▶ [EXTRACTO DE PÁGINA]:
•••
Con el rito de la bendición de la nueva luz, del fuego que ilumina las mentes de los hombres y enciende sus corazones hemos dado inicio a esta solemne vigilia, la mayor y más noble de todas las solemnidades. Según una antiquísima tradición, en esta noche los cristianos permanecemos en vela en honor del Señor que, tras duro combate, vence a la muerte y deviene fuente de vida eterna. Con su victoria sobre el pecado y la muerte nos ha ganado la vida, su misma vida, la vida de la que comenzarán a participar estos niños con el Bautismo que recibirán esa noche.
Con esta solemne liturgia, la Iglesia anuncia una Buena Noticia, una formidable noticia: “la promesa hecha a los padres Dios la ha cumplido en nosotros los hijos al resucitar a Jesús” (Hch 13, 32-33). La Iglesia naciente se presenta al mundo con estas palabras. Después de más de veinte siglos, la Iglesia sigue gritando al mundo la gran noticia: ¡Cristo ha resucitado!, ¡alleluia, alleluia! Son palabras que resuenan como una perenne novedad, como un estallido de gracia, como manantial abundante e luz, de fuerza, de fecundidad. La promesa que acompaña la historia de la humanidad desde el principio se ha cumplido, se ha verificado exactamente. Los hombres, el mundo, han sido confirmados en su esperanza. No hemos sido defraudado. por Dios.
•••
▶ [TRABAJO POR HACER]:
A – Responde según el fragmento sobre la vigilia:
(i) ¿Con qué rito se dio inicio a la vigilia?
(ii) ¿Qué recibirán los niños esa noche?
(iii) ¿Después de cuántos siglos sigue la Iglesia gritando al mundo la gran noticia?
B – Edita el fragmento sobre la vigilia: vuelve a escribir el pasaje que comienza en "Con el rito" y termina en "recibirán esa noche.", cambiando "en vela" por "vigilantes".
El listado no tiene relación con el fragmento sobre la vigilia.
•••
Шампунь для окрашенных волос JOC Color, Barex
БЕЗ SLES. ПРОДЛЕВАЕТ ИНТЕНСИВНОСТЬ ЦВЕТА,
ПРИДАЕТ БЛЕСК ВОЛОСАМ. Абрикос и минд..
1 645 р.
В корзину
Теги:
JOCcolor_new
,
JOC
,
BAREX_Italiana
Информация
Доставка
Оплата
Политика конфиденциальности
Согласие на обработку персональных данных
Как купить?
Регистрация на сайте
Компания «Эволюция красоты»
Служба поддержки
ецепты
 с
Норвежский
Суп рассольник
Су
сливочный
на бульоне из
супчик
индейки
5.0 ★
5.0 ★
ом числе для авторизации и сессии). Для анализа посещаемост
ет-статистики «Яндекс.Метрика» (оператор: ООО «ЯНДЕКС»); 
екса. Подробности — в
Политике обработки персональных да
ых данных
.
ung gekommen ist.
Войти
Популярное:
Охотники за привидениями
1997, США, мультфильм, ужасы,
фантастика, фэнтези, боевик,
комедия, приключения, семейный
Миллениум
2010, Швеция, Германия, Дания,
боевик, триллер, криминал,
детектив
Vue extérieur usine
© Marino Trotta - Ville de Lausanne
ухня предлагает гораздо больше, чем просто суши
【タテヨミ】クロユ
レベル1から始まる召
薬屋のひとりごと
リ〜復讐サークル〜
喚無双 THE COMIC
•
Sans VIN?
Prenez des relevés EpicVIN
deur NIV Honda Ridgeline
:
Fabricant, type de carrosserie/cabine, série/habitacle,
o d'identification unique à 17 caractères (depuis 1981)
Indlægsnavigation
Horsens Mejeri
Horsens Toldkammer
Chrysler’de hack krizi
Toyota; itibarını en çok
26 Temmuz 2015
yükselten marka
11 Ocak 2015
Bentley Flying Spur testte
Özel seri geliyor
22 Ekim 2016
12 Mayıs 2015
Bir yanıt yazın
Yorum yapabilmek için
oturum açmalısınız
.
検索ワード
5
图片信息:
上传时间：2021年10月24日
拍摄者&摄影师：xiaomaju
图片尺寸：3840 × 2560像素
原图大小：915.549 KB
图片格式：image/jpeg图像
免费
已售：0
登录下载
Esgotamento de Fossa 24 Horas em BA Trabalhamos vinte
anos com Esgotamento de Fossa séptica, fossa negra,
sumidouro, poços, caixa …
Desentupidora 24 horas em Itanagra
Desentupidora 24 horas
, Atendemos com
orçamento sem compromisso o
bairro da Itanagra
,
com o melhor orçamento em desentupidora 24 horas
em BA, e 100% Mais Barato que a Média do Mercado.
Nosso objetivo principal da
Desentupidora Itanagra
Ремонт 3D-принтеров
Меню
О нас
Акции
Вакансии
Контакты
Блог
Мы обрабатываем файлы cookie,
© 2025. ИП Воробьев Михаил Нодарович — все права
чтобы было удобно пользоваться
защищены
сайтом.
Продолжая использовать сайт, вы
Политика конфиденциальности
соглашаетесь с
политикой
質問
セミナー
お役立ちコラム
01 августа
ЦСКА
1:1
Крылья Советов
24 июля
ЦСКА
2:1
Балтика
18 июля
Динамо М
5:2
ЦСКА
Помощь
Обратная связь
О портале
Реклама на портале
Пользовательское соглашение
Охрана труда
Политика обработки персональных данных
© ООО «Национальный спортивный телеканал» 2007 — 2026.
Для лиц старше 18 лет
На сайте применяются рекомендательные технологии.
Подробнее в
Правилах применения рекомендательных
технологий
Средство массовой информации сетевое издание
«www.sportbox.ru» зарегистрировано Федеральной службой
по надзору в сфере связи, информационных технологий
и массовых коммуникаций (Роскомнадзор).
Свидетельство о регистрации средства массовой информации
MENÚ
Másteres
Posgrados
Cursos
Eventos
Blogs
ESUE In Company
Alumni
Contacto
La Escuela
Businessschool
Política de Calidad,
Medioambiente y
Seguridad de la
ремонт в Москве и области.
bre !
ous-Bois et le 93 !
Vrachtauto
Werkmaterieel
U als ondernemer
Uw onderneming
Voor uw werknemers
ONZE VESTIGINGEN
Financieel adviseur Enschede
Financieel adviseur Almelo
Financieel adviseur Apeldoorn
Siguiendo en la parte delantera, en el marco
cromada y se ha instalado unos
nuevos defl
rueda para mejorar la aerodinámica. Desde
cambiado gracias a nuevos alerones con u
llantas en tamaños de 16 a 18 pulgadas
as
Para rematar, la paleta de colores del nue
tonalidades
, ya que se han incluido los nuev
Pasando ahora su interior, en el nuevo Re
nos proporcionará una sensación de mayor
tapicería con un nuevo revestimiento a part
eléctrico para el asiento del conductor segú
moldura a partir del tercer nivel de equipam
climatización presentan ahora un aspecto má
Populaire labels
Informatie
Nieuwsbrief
•••
▶ [RESULTADOS DEL EJERCICIO]:
A –
(i) Con el rito de la bendición de la nueva luz, del fuego que ilumina las mentes de los hombres y enciende sus corazones.
(ii) El Bautismo.
(iii) Después de más de veinte siglos.

B –
Con el rito de la bendición de la nueva luz, del fuego que ilumina las mentes de los hombres y enciende sus corazones hemos dado inicio a esta solemne vigilia, la mayor y más noble de todas las solemnidades. Según una antiquísima tradición, en esta noche los cristianos permanecemos vigilantes en honor del Señor que, tras duro combate, vence a la muerte y deviene fuente de vida eterna. Con su victoria sobre el pecado y la muerte nos ha ganado la vida, su misma vida, la vida de la que comenzarán a participar estos niños con el Bautismo que recibirán esa noche.